Китти представила, как ветер разносит сестер в разные стороны. Смогут ли они когда-нибудь соединиться снова? Что, если их ждет еще более безрадостное будущее? Перед ее внутренним взором промелькнули видения каждой из сестер, оставшейся в одиночестве, отчаявшейся, голодной. Китти не пролила ни слезинки по мистеру Линфилду – он не стоил ее сожалений, – но теперь слезы подступили к глазам. Девочки и без того многое потеряли. Именно Китти пришлось объяснять им, что мама уже не поправится. Именно Китти принесла им новость о кончине папы. И как она теперь скажет, что худшее еще впереди? Слова покинули ее. Китти не обладала ни маминой способностью как по волшебству ткать из воздуха утешительные речи, ни папиной уверенностью – уж он-то умел убедить кого угодно в благополучном исходе, так что собеседникам оставалось только с ним согласиться. Нет, в их семье Китти отводилась роль того, кто находит выход из затруднительных положений. Но нынешнее препятствие представлялось слишком грандиозным, его не преодолеть лишь волевым усилием. Ей мучительно хотелось, чтобы рядом оказался кто-то, готовый разделить с ней эту ношу, слишком тяжкую для барышни в нежные двадцать лет, но такого человека не было.
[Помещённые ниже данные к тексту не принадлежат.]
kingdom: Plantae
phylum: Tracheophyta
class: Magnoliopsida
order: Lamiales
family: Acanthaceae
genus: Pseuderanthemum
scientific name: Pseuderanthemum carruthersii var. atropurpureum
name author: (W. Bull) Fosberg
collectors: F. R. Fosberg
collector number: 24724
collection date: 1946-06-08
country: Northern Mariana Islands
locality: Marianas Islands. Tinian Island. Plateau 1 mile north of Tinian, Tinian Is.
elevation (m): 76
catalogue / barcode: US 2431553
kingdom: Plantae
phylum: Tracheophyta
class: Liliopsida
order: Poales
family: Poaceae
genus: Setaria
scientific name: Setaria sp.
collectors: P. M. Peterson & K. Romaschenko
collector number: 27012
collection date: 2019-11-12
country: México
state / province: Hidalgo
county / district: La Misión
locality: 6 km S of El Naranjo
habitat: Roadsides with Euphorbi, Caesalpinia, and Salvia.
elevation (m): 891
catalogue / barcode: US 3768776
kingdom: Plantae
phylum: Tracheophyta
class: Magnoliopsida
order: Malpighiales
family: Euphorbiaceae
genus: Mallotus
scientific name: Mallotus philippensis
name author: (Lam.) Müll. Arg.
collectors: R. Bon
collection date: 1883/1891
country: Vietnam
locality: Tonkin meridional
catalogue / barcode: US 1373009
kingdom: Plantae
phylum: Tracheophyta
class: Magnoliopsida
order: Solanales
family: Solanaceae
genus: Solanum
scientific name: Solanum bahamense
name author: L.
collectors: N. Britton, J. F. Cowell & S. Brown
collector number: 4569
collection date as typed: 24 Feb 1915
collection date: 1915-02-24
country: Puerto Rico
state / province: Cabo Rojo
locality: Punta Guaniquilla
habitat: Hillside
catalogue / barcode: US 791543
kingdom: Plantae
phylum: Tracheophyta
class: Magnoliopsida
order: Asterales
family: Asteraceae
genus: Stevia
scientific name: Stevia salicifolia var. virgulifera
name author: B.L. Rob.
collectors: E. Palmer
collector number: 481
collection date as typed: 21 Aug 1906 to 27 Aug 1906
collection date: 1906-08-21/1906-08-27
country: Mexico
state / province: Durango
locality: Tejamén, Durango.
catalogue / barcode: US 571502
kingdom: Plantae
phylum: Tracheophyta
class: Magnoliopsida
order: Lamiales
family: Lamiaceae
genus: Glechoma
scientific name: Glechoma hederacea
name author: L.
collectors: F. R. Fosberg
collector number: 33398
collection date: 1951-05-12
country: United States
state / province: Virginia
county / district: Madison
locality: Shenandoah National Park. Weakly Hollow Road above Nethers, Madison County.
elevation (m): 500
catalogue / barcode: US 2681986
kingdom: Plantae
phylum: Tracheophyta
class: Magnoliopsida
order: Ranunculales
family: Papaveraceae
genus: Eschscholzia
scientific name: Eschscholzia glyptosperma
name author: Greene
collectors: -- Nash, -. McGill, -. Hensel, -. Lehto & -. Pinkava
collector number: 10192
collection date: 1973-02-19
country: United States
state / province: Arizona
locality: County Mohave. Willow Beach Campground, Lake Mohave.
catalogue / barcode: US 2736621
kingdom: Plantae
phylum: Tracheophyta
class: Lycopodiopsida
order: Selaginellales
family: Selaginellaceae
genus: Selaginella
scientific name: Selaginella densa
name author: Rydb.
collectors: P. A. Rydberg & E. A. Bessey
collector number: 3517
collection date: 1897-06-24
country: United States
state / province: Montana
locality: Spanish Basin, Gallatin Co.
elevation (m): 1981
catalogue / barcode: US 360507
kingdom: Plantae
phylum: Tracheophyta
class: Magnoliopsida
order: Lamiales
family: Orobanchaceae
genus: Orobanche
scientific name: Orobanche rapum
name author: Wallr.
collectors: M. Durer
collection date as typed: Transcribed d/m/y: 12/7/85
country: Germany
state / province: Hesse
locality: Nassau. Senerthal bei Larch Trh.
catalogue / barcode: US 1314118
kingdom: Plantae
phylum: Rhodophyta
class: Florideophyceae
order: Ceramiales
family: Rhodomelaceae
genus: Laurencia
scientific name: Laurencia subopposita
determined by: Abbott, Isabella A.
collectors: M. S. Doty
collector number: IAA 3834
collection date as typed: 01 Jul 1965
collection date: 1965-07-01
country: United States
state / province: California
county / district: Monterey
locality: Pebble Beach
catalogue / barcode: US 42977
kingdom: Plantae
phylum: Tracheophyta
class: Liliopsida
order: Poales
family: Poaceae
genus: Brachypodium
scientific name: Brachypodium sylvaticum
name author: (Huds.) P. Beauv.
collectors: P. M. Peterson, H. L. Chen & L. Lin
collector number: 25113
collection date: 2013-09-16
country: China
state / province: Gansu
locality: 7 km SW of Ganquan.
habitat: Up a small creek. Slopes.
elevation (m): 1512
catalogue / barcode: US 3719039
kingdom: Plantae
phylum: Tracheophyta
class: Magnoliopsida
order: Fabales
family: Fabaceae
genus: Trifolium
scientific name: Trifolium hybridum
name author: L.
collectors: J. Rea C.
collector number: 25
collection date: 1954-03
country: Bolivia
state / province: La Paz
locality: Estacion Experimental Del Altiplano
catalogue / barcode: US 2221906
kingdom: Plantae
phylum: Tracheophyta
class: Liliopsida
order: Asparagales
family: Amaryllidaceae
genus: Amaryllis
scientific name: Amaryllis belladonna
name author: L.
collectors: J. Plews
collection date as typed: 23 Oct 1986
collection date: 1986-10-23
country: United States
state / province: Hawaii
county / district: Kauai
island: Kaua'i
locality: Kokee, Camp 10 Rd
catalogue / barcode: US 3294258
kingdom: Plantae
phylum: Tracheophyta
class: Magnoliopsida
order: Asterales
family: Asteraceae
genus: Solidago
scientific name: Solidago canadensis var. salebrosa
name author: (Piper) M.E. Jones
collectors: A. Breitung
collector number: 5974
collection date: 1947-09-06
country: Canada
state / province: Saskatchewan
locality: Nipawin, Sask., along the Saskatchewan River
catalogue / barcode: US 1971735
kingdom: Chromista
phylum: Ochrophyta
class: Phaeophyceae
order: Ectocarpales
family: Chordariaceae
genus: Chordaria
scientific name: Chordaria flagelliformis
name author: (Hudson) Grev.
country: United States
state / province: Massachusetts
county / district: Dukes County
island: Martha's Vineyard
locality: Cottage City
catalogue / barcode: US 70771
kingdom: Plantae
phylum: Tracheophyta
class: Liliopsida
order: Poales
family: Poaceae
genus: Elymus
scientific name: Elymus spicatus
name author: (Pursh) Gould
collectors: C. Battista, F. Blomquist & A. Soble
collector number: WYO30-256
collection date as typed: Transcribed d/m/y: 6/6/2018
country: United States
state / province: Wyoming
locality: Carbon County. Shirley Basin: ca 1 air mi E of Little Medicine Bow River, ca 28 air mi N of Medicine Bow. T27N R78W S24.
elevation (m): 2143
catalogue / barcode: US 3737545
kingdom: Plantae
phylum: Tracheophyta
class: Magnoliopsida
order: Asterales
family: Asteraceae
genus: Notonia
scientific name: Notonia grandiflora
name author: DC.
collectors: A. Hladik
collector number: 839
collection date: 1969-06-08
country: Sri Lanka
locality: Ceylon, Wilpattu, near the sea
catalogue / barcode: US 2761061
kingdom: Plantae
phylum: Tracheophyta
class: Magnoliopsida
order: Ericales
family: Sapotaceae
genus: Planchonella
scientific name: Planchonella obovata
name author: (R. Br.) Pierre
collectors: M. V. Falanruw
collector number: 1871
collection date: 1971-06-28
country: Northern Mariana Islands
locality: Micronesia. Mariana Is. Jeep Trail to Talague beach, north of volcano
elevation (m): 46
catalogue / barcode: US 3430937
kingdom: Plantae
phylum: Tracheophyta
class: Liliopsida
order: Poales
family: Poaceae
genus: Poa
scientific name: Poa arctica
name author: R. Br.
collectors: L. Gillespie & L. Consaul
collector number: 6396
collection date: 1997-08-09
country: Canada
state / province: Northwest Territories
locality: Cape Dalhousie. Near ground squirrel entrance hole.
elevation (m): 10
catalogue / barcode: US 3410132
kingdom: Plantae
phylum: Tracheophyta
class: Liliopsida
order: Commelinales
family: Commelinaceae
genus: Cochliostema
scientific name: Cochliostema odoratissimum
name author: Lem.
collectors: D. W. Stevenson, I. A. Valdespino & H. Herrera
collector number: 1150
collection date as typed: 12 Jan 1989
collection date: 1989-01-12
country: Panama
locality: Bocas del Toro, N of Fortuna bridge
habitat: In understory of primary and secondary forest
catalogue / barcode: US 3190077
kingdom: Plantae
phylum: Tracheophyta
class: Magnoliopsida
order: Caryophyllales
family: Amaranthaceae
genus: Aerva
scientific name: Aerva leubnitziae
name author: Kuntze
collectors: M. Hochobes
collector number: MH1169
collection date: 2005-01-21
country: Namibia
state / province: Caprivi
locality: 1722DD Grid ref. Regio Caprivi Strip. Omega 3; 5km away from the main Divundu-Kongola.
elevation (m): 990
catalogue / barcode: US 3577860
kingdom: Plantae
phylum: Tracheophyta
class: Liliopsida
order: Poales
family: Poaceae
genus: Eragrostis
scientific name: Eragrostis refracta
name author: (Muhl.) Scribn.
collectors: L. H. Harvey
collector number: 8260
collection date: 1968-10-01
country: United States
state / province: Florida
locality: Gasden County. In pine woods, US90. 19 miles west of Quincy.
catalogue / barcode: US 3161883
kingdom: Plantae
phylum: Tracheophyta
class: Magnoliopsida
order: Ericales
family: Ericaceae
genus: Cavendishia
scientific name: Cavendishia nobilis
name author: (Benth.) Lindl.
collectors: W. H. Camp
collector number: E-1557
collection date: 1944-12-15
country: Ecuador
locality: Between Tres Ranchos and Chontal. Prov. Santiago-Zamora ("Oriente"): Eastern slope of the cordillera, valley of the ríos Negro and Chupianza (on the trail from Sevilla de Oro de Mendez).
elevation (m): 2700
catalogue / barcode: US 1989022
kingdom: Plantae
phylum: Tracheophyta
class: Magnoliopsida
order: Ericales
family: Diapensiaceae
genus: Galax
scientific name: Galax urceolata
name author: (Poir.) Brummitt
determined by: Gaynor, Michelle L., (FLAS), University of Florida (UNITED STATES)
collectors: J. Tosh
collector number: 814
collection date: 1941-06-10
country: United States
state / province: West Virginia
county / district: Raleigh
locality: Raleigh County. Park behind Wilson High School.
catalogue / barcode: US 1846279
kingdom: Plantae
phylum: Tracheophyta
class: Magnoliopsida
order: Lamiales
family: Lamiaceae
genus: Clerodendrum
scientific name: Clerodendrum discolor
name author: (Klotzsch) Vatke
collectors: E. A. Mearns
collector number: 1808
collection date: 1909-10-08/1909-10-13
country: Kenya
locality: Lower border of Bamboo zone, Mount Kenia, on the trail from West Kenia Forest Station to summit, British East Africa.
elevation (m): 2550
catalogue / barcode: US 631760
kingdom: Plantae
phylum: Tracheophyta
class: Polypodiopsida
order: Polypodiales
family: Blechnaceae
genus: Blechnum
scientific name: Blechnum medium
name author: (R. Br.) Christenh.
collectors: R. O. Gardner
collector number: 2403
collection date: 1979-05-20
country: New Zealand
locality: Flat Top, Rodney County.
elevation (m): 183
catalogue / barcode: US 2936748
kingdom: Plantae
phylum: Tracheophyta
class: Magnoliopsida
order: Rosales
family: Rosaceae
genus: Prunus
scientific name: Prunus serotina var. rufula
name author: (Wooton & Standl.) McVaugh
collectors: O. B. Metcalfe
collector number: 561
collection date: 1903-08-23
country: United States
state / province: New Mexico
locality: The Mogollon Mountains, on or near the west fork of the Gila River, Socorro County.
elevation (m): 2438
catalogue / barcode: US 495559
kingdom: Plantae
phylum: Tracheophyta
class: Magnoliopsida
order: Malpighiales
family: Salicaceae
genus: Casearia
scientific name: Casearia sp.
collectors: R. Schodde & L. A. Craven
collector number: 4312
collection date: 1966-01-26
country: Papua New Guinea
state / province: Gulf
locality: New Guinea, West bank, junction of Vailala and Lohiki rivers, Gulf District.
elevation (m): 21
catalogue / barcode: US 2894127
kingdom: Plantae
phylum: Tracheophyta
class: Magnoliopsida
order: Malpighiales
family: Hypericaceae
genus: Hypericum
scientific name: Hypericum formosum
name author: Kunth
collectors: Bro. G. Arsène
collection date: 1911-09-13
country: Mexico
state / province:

Сестры смотрели на нее, даже теперь уверенные, что она найдет способ все исправить – как находила всегда.
И она найдет этот способ!
Момент отчаяния миновал. Она не сдастся так легко, не может себе позволить.
Китти проглотила слезы и расправила плечи.
– До первого июня у нас есть чуть больше четырех месяцев, – подытожила она твердо, отходя от окна. – Полагаю, этого вполне достаточно, чтобы совершить нечто выдающееся. Даже в таком городке, как Биддингтон, мне удалось заманить в свои сети богатого жениха. И пусть негодяй ускользнул, не вижу повода думать, что этот опыт невозможно повторить.
– Вряд ли поблизости живут другие богачи, – заметила Беатрис.
– Совершенно верно! – неестественно бодро откликнулась Китти. – Именно поэтому я должна переместиться на более благодатные пастбища. Беатрис, остаешься за старшую. Я отправляюсь в Лондон.